-- DATA FOR THIS TASK follows --

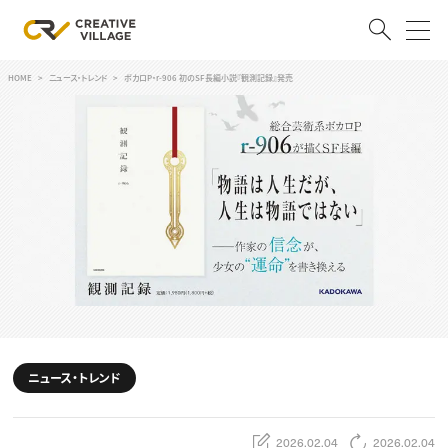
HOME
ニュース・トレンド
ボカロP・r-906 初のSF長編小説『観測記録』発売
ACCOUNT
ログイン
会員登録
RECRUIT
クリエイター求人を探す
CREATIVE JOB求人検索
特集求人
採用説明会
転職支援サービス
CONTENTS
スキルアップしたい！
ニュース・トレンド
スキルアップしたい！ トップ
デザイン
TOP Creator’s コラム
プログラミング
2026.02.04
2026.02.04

-- DATA FOR THIS TASK concluded --
-- DATA FOR THIS TASK follows --

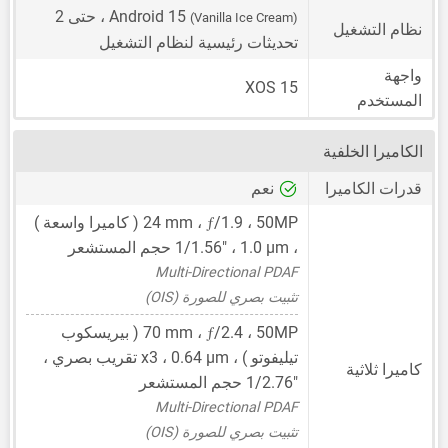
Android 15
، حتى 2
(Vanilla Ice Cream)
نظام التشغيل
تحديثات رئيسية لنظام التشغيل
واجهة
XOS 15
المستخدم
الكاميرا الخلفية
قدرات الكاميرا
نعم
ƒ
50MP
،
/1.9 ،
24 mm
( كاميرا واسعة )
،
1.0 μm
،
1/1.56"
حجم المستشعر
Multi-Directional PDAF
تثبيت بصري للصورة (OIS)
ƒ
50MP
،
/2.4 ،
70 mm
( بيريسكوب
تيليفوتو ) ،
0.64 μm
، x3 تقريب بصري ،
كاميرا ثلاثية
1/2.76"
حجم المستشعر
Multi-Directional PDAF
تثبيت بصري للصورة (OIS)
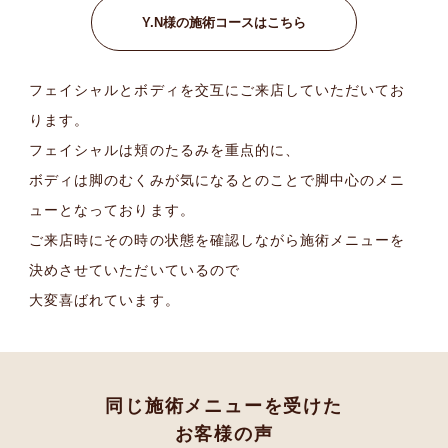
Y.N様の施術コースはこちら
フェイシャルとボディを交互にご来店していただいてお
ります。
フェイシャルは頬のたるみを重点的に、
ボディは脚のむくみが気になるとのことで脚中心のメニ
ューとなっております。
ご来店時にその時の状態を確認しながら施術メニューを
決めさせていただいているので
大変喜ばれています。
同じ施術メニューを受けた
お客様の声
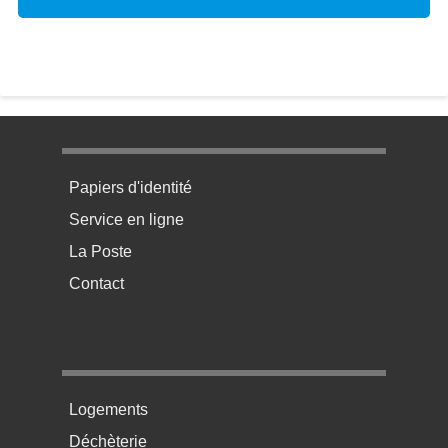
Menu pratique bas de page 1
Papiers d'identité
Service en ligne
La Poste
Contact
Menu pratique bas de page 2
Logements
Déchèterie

-- DATA FOR THIS TASK concluded --

**ASSIGNED TASK**
If a line in the listing has "التشغيل" in it, report that line.

**ANSWER TO THIS PROBLEM**
نظام التشغيل
تحديثات رئيسية لنظام التشغيل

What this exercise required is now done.